Для настоящего атеиста обязательны правила самой жестокой логики, ибо его ближний не получит никакой посмертной компенсации, а во время своего короткого пребывания на Земле отдан на милость и немилость других людей. Ничто: никакие самые возвышенные лозунги, никакая истина, никакая отдаленная цель – не могут оправдать мук отдельного человека. Потому-то для настоящего атеиста русский коммунизм повинен в преступлениях воистину ужасных: как в физических пытках, которым он подверг миллионы беззащитных человеческих существ, так и в пытках духовных, в число которых входят страх и отречение, под воздействием страха, от обычных нравственных инстинктов и участия в религиозных обрядах. Именно преследуя религию, которая для атеиста является достойным восхищения созданием человеческого воображения и действенным средством, смягчающим тяготы жизни и смерти, коммунизм проявил себя как античеловеческая система.
Однако настоящих атеистов так мало, что тому должны найтись причины. И они действительно есть. История, лишенная гарантии прогресса, Природа, не несущая в себе ничего похожего на установленную гармонию, не мать, но мачеха, противостоят нашим требованиям (генетическому коду?). Радикальное противостояние человеческого мира всему внечеловеческому постепенно превращается в другое противостояние: человек ощущает, что он окружен не естественными, но злобными силами и законами, и некая дьявольщина начинает просвечивать из-за завесы непреклонного, а в то же время слепого и бессильного порядка.

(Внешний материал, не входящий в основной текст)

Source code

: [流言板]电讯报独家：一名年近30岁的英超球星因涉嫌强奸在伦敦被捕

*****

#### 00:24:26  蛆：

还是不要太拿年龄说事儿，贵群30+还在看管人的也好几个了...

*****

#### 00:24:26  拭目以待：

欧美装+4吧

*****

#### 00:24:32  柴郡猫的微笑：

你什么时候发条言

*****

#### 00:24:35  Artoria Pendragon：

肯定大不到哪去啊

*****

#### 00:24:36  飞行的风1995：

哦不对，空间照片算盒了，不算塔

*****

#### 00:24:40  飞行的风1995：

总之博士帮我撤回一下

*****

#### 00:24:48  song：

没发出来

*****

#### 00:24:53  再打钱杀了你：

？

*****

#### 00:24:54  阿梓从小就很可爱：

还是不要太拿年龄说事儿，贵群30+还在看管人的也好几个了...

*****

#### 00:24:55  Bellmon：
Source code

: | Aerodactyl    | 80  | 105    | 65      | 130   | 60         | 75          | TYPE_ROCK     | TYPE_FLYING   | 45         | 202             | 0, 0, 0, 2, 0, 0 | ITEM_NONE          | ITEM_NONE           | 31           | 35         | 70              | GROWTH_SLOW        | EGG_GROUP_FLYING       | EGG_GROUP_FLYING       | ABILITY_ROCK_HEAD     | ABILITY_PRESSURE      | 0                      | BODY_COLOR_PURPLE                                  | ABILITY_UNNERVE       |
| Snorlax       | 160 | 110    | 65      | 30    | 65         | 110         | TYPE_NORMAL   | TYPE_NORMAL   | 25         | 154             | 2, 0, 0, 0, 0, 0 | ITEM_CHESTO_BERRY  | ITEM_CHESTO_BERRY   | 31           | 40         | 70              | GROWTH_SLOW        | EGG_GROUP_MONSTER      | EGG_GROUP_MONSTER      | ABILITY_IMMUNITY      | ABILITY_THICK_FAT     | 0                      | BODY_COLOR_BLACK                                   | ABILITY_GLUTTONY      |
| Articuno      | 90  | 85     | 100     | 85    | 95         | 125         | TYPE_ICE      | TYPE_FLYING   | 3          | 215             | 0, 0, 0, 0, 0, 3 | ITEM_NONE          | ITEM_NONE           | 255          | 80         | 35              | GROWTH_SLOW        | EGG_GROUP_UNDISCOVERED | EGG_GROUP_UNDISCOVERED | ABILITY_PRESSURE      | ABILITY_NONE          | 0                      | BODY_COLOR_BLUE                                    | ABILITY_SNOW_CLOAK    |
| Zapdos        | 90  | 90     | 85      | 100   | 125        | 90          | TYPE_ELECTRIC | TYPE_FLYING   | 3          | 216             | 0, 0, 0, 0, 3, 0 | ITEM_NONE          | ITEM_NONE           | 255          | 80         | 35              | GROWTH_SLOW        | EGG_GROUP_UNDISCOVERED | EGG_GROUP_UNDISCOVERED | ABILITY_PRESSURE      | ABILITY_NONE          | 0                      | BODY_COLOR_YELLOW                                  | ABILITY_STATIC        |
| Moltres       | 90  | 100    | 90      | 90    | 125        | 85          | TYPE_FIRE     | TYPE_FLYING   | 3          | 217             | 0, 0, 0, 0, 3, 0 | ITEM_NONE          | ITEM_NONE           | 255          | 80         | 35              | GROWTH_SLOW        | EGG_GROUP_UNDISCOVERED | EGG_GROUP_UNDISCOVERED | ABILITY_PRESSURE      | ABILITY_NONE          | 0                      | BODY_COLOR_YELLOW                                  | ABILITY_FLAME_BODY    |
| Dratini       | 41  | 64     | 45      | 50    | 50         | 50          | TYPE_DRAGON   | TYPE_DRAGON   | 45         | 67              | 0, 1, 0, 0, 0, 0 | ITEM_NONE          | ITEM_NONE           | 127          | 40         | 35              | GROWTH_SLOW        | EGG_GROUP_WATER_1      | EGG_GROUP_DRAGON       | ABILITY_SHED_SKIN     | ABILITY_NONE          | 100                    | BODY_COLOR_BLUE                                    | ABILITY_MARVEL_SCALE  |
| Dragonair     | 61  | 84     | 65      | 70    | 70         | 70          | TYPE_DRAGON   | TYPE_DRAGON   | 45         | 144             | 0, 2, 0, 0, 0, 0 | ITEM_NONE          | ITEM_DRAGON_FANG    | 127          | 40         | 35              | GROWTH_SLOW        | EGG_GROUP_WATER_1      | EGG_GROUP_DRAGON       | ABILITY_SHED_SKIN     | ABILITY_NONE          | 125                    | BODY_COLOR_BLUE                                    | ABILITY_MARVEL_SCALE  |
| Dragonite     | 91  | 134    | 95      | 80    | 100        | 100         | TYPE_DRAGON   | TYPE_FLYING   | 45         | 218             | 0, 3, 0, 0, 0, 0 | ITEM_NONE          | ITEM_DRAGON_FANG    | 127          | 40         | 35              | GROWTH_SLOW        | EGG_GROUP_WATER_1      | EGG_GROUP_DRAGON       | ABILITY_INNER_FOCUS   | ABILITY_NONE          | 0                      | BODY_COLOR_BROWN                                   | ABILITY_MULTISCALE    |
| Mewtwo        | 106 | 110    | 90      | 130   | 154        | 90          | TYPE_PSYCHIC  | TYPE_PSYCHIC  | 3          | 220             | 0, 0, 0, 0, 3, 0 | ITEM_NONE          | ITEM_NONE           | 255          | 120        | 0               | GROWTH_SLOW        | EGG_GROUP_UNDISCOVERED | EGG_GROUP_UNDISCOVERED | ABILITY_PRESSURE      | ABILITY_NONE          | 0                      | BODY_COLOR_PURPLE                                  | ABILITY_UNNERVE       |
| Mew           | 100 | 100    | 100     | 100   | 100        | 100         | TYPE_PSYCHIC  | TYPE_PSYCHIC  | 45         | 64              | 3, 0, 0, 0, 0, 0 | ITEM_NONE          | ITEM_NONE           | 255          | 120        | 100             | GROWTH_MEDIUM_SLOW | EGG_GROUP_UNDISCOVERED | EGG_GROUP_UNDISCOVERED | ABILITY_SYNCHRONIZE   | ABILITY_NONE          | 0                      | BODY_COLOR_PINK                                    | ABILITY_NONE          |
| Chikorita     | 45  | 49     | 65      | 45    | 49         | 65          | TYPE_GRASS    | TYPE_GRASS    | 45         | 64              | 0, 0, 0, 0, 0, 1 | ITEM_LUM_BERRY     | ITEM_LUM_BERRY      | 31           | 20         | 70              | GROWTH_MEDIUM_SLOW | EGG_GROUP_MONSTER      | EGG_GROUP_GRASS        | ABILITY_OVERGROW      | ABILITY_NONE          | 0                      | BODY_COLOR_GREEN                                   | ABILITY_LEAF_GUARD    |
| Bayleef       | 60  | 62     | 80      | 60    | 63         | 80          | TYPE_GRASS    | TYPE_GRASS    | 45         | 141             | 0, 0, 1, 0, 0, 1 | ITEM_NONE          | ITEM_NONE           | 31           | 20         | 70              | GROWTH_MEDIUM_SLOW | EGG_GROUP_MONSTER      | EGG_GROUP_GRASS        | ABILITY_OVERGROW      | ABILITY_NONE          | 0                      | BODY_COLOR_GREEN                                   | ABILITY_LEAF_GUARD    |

Огромные множества христиан, бия в бубны, вздымая хоругви, под предводительством своих богословов, переходят и будут переходить в лагерь человекобога, не зная или не помня об обратном пути, пройденном некогда Федором Достоевским. Но это еще не означает победы Ульро. Земля – не сладкое место жительства, и нейтральное – ни холодное, ни горячее – приятие сциентистских уравнений наталкивается на помехи, прежде всего из-за одного беспокойного персонажа – Бога. Может быть, теперь уже видно, какие скрытые мотивы склонили меня приготовить курс лекций о манихеизме в то самое время, когда рядом, на так называемом Богословском Холме в Беркли, где находятся богословские академии разных исповеданий, клятвенно заверяли в гениальности Тейяр де Шардена и вообще накачивались социальным энтузиазмом. Это не значит, что я хочу выступать здесь как сторонник манихейства в его формах, известных нам из истории. Я только думаю, что некоторый манихейский элемент нам нужен, да и уклониться от него трудно.
1975–1977
Над переводом Книги Иова
После долгого общения с Книгой Иова мне казалось, что я сумею написать предисловие-комментарий. И вот я трудился над ним только для того, чтобы отказаться от этой работы, а вместо нее предложить то, что я сейчас пишу. И тема моя – не столько сама Книга Иова, сколько размышления над неприязнью моей к этому предисловию, где вроде бы всё было: и эрудиция, и смысл.
Несомненно, столь загадочная притча о несчастье праведника требует комментария, потому-то о ней и писали – и тростинкой на свитках папируса, и резцом на каменных плитах, и пером на бумаге, – и по сей день пишут. Однако, даже предполагая, что моя цель была прикладной, вряд ли мне удалось многое объяснить читателю. Знать и уметь передать – две разные вещи, ибо у читателя существует порог восприятия, за которым слова перестают действовать. Иными словами, я счел свое эссе умничаньем, пригодным разве что на университетском семинаре, но не там, где в игру входят простейшие вопросы человеческой жизни. А еще я подумал, что вся эта философия была моим побегом в схоластику, лишь бы уклониться от разговора о том, чтó во встрече с Книгой Иова для меня особенно близко и болезненно.
Итак, несколько персональных данных. Тридцать лет прожив в эмиграции, вдали от мест, где протекли мое детство и молодость, я занялся – в Америке – переводом библейских текстов с древнееврейского на польский. В этом решении многое можно угадать. Прежде всего оно означает трудность отождествления со средой, в которой я оказался, – ту же самую строптивость, которая уже втягивала меня в разные другие приключения. В конце-то концов, я в Америке был не только профессором славянских литератур. На мои стихи, хоть и читанные в английских переводах, появлялись положительные рецензии, меня приглашали на поэтические фестивали, печатали в журналах, то есть вряд ли я соответствовал представлению об эмигранте, выбитом из колеи. Тем не менее я тратил время на занятие, в высшей степени бесполезное там, где мне выпало жить, ибо переводы из Библии замыкали меня в рамках одного языка, тогда как стихи, а тем более эссе могли бы – хорошо ли, плохо ли – быть переведенными на английский.